When a supplier’s Medicare enrollment and billing privileges are revoked, the supplier is barred from re-enrolling in the Medicare program for one to three years.  42 C.F.R. § 424.535(c).  In this case, CMS determined that a three-year bar was appropriate.  Pursuant to 42 C.F.R. § 424.535(c)(1), the re-enrollment bar begins 30 days after CMS or its contractor mails notice of the revocation.  Therefore, the three-year enrollment bar began April 12, 2017.  There is no statutory or regulatory language establishing a right to a review of the duration of the re-enrollment bar CMS imposes.  Act § 1866(j)(8) (42 U.S.C. § 1395cc(j)(8)); 42 C.F.R. §§ 424.535(c), 424.545, 498.3(b), and 498.5.  The Board has held that the duration of a supplier’s re-enrollment bar is not an appealable initial determination listed in 42 C.F.R. § 498.3(b) and, thus, is not subject to ALJ review.  Vijendra Dave, DAB No. 2672 at 11 (2016).

III.  Conclusion

For the foregoing reasons, Petitioner’s Medicare enrollment and billing privileges are revoked pursuant to 42 C.F.R. § 424.535(a)(3) and 424.535(a)(4).  The effective date of revocation is December 14, 2007.

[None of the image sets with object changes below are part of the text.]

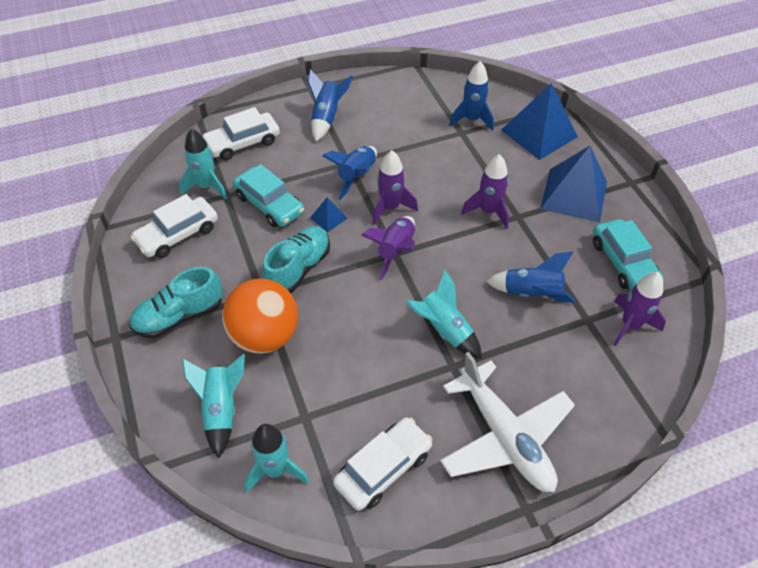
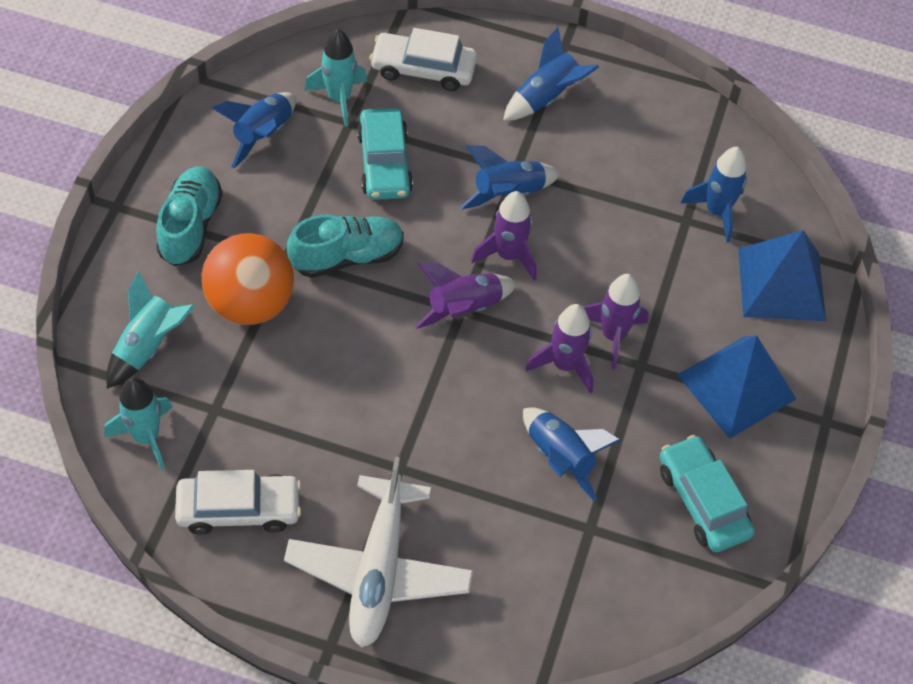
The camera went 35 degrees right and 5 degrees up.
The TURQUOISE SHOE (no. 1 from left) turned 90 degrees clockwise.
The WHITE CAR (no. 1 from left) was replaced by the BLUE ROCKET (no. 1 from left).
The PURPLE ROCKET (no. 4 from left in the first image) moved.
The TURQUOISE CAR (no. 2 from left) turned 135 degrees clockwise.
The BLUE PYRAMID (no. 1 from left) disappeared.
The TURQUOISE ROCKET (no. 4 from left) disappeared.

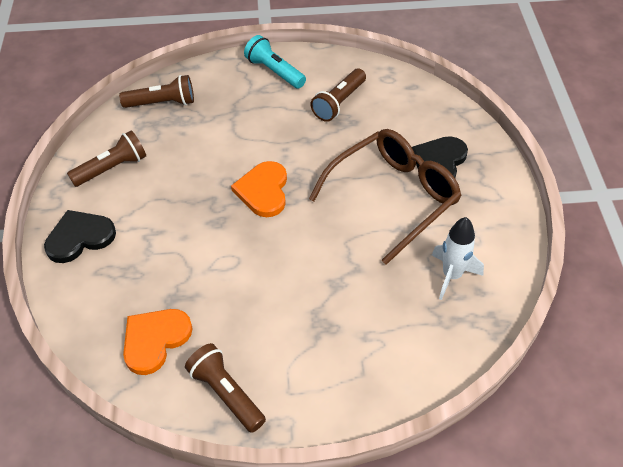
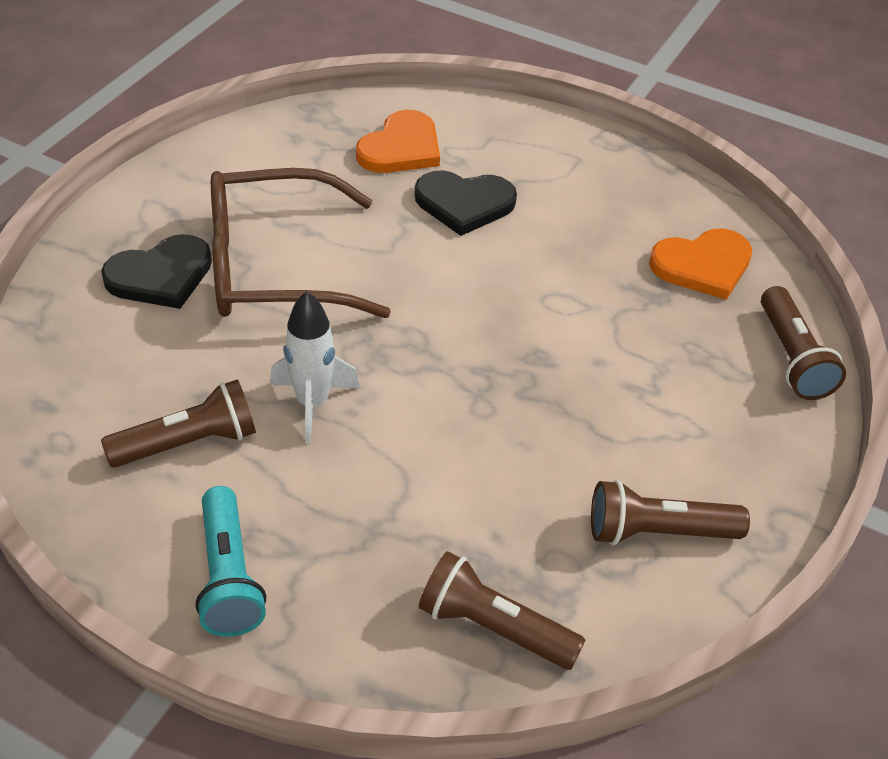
The camera went 150 degrees left and 5 degrees down.
The WHITE ROCKET moved.
The ORANGE HEART (no. 2 from left in the first image) moved.
The BLACK HEART (no. 1 from left in the first image) moved.
The BROWN FLASHLIGHT (no. 3 from left in the first image) moved.

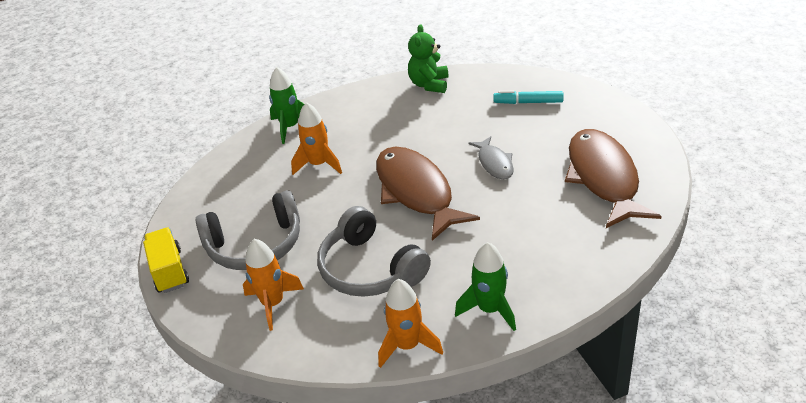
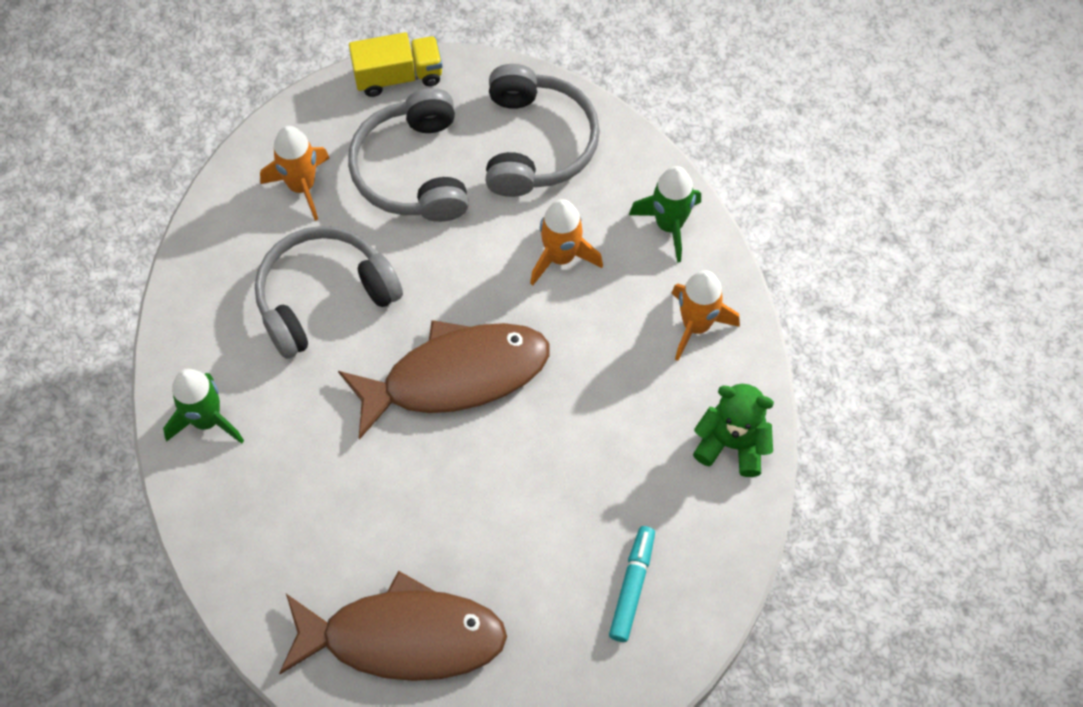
The camera went 95 degrees right and 25 degrees up.
The GREY HEADPHONES (no. 3 from left) appeared.
The ORANGE ROCKET (no. 3 from left) moved.
The GREY FISH disappeared.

  • 1. References are to the 2016 revision of the Code of Federal Regulations (C.F.R.), the revision in effect at the time of the initial determination in this case, unless otherwise stated.
  • 2. A “supplier” furnishes services under Medicare and includes physicians or other practitioners and facilities that are not included within the definition of the phrase “provider of services.” Act § 1861(d) (42 U.S.C. § 1395x(d)). A “provider of services,” commonly shortened to “provider,” includes hospitals, critical access hospitals, skilled nursing facilities, comprehensive outpatient rehabilitation facilities, home health agencies, hospice programs, and a fund as described in sections 1814(g) (42 U.S.C. § 1395f(g)) and 1835(e) (42 U.S.C. § 1395n(e)) of the Act. Act § 1861(u) (42 U.S.C. § 1395x(u)). The distinction between providers and suppliers is important because they are treated differently under the Act for some purposes.